» WRITTEN TASK A
Give the landmines news release again from "WASHINGTON, D.C., Nov." up to and including "the landmine issue.", switching "awareness" for "outreach".
» WRITTEN TASK B
Please pick up the landmines news release after its last sentence and keep writing it.

» DOCUMENT PASSAGE
——
From the Worldwide Faith News archives www.wfn.org


Jody Williams Addresses NCCCUSA on Landmines


From CAROL_FOUKE.parti@ecunet.org (CAROL FOUKE)
Date 21 Nov 1997 19:15:12

National Council of the Churches of Christ in the 
U.S.A.
Contact: Wendy McDowell, NCC News, 212-870-2227

NCC11/13/97

NOBEL PEACE LAUREATE DELIVERS THANKS TO NCC FOR 
ANTI-LANDMINE EFFORTS,
SENDS STRONG MESSAGE TO PRESIDENT CLINTON TO SIGN ON 
TO OTTAWA BAN
Points to More Work Ahead on Landmines Issue

 WASHINGTON, D.C., Nov. 13 ---- In her first 
formal public appearance since she was named co-
winner of the 1997 Nobel Peace Prize, Jody Williams 
delivered a special address to the National Council 
of Churches (NCC) which included a clear, strong 
call for President Clinton to sign on to the 
International Landmines Ban treaty in Ottawa in 
December 1997 and thanks to the NCC, especially 
Linda Hartke, for their awareness, education and 
advocacy work on the landmine issue.

“I understand the President’s need to confer 
with the Pentagon,” Ms. Williams said.  “But if he 
hears only the voices of generals and not the voices 
of the poorest of the poor, then he has forgotten 
that as our head statesman, he needs to listen to 
all the people.”
——
» EXCERPTED RECORDS
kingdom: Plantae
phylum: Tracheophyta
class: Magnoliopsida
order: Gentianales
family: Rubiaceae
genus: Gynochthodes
——
» RIGHT ANSWER A
WASHINGTON, D.C., Nov. 13 ---- In her first 
formal public appearance since she was named co-
winner of the 1997 Nobel Peace Prize, Jody Williams 
delivered a special address to the National Council 
of Churches (NCC) which included a clear, strong 
call for President Clinton to sign on to the 
International Landmines Ban treaty in Ottawa in 
December 1997 and thanks to the NCC, especially 
Linda Hartke, for their outreach, education and 
advocacy work on the landmine issue.

» RIGHT ANSWER B
 She continued, “It is his choice.  He can 
either stand on the side of humanity and history and 
sign on to the international ban in Ottawa, which 
will probably be signed by 120 governments, or he 
can stand outside the tide of history.”

 The Nobel Laureate’s address came in the 
context of a Church World Service and Witness 
Resolution renewing the call for a complete ban on 
anti-personnel landmines which was before the NCC’s 
General Assembly for consideration at its annual 
meeting.  The resolution passed unanimously 
following Ms. Williams’ speech.

 In introducing Ms. Williams, the Rev. Dr.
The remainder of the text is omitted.